EXERCISE> Please reproduce the records below with "bumped" substituted by "upgraded" everywhere and nothing else changed, leaving out the pictures.
▬▬▬
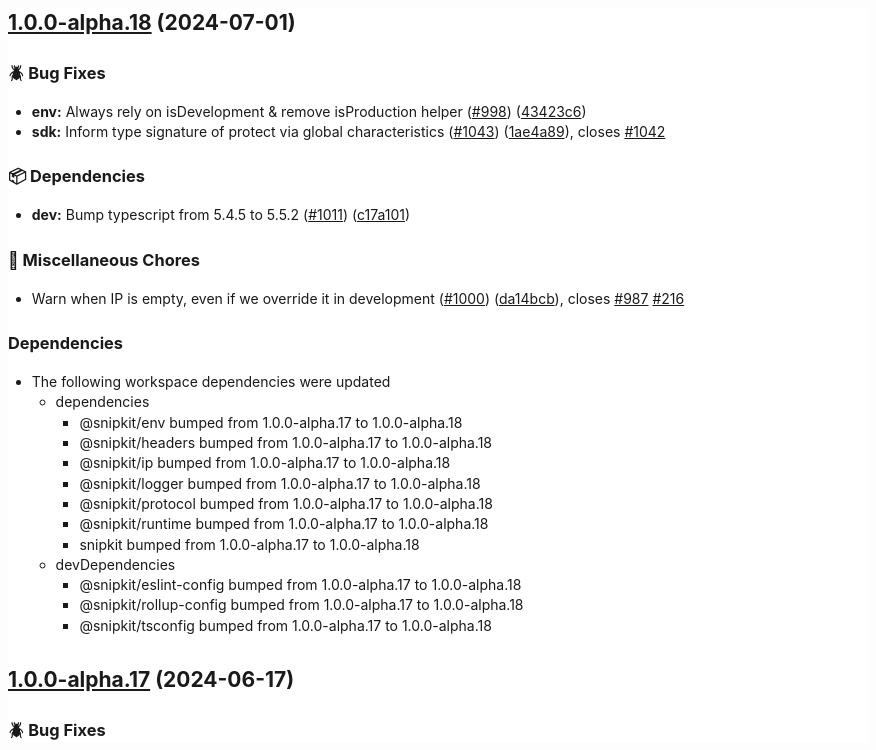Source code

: ## [1.0.0-alpha.18](https://github.com/snipkit/snipkit/compare/v1.0.0-alpha.17...@snipkit/sveltekit-v1.0.0-alpha.18) (2024-07-01)


### 🪲 Bug Fixes

* **env:** Always rely on isDevelopment & remove isProduction helper ([#998](https://github.com/snipkit/snipkit/issues/998)) ([43423c6](https://github.com/snipkit/snipkit/commit/43423c650cb5b6f2e992af961faad52a4fcdd24f))
* **sdk:** Inform type signature of protect via global characteristics ([#1043](https://github.com/snipkit/snipkit/issues/1043)) ([1ae4a89](https://github.com/snipkit/snipkit/commit/1ae4a89637c02dffd7801becdf519ce4f911dc6d)), closes [#1042](https://github.com/snipkit/snipkit/issues/1042)


### 📦 Dependencies

* **dev:** Bump typescript from 5.4.5 to 5.5.2 ([#1011](https://github.com/snipkit/snipkit/issues/1011)) ([c17a101](https://github.com/snipkit/snipkit/commit/c17a101c5729db44ddf8a7e14d5e4184dcf38949))


### 🧹 Miscellaneous Chores

* Warn when IP is empty, even if we override it in development ([#1000](https://github.com/snipkit/snipkit/issues/1000)) ([da14bcb](https://github.com/snipkit/snipkit/commit/da14bcb67f3bd5ffff9cc17bdbac4d2217a1bf36)), closes [#987](https://github.com/snipkit/snipkit/issues/987) [#216](https://github.com/snipkit/snipkit/issues/216)


### Dependencies

* The following workspace dependencies were updated
  * dependencies
    * @snipkit/env bumped from 1.0.0-alpha.17 to 1.0.0-alpha.18
    * @snipkit/headers bumped from 1.0.0-alpha.17 to 1.0.0-alpha.18
    * @snipkit/ip bumped from 1.0.0-alpha.17 to 1.0.0-alpha.18
    * @snipkit/logger bumped from 1.0.0-alpha.17 to 1.0.0-alpha.18
    * @snipkit/protocol bumped from 1.0.0-alpha.17 to 1.0.0-alpha.18
    * @snipkit/runtime bumped from 1.0.0-alpha.17 to 1.0.0-alpha.18
    * snipkit bumped from 1.0.0-alpha.17 to 1.0.0-alpha.18
  * devDependencies
    * @snipkit/eslint-config bumped from 1.0.0-alpha.17 to 1.0.0-alpha.18
    * @snipkit/rollup-config bumped from 1.0.0-alpha.17 to 1.0.0-alpha.18
    * @snipkit/tsconfig bumped from 1.0.0-alpha.17 to 1.0.0-alpha.18

## [1.0.0-alpha.17](https://github.com/snipkit/snipkit/compare/v1.0.0-alpha.16...@snipkit/sveltekit-v1.0.0-alpha.17) (2024-06-17)


### 🪲 Bug Fixes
▬▬▬
REPLY TO THE EXERCISE>
Source code

: ## [1.0.0-alpha.18](https://github.com/snipkit/snipkit/compare/v1.0.0-alpha.17...@snipkit/sveltekit-v1.0.0-alpha.18) (2024-07-01)


### 🪲 Bug Fixes

* **env:** Always rely on isDevelopment & remove isProduction helper ([#998](https://github.com/snipkit/snipkit/issues/998)) ([43423c6](https://github.com/snipkit/snipkit/commit/43423c650cb5b6f2e992af961faad52a4fcdd24f))
* **sdk:** Inform type signature of protect via global characteristics ([#1043](https://github.com/snipkit/snipkit/issues/1043)) ([1ae4a89](https://github.com/snipkit/snipkit/commit/1ae4a89637c02dffd7801becdf519ce4f911dc6d)), closes [#1042](https://github.com/snipkit/snipkit/issues/1042)


### 📦 Dependencies

* **dev:** Bump typescript from 5.4.5 to 5.5.2 ([#1011](https://github.com/snipkit/snipkit/issues/1011)) ([c17a101](https://github.com/snipkit/snipkit/commit/c17a101c5729db44ddf8a7e14d5e4184dcf38949))


### 🧹 Miscellaneous Chores

* Warn when IP is empty, even if we override it in development ([#1000](https://github.com/snipkit/snipkit/issues/1000)) ([da14bcb](https://github.com/snipkit/snipkit/commit/da14bcb67f3bd5ffff9cc17bdbac4d2217a1bf36)), closes [#987](https://github.com/snipkit/snipkit/issues/987) [#216](https://github.com/snipkit/snipkit/issues/216)


### Dependencies

* The following workspace dependencies were updated
  * dependencies
    * @snipkit/env upgraded from 1.0.0-alpha.17 to 1.0.0-alpha.18
    * @snipkit/headers upgraded from 1.0.0-alpha.17 to 1.0.0-alpha.18
    * @snipkit/ip upgraded from 1.0.0-alpha.17 to 1.0.0-alpha.18
    * @snipkit/logger upgraded from 1.0.0-alpha.17 to 1.0.0-alpha.18
    * @snipkit/protocol upgraded from 1.0.0-alpha.17 to 1.0.0-alpha.18
    * @snipkit/runtime upgraded from 1.0.0-alpha.17 to 1.0.0-alpha.18
    * snipkit upgraded from 1.0.0-alpha.17 to 1.0.0-alpha.18
  * devDependencies
    * @snipkit/eslint-config upgraded from 1.0.0-alpha.17 to 1.0.0-alpha.18
    * @snipkit/rollup-config upgraded from 1.0.0-alpha.17 to 1.0.0-alpha.18
    * @snipkit/tsconfig upgraded from 1.0.0-alpha.17 to 1.0.0-alpha.18

## [1.0.0-alpha.17](https://github.com/snipkit/snipkit/compare/v1.0.0-alpha.16...@snipkit/sveltekit-v1.0.0-alpha.17) (2024-06-17)


### 🪲 Bug Fixes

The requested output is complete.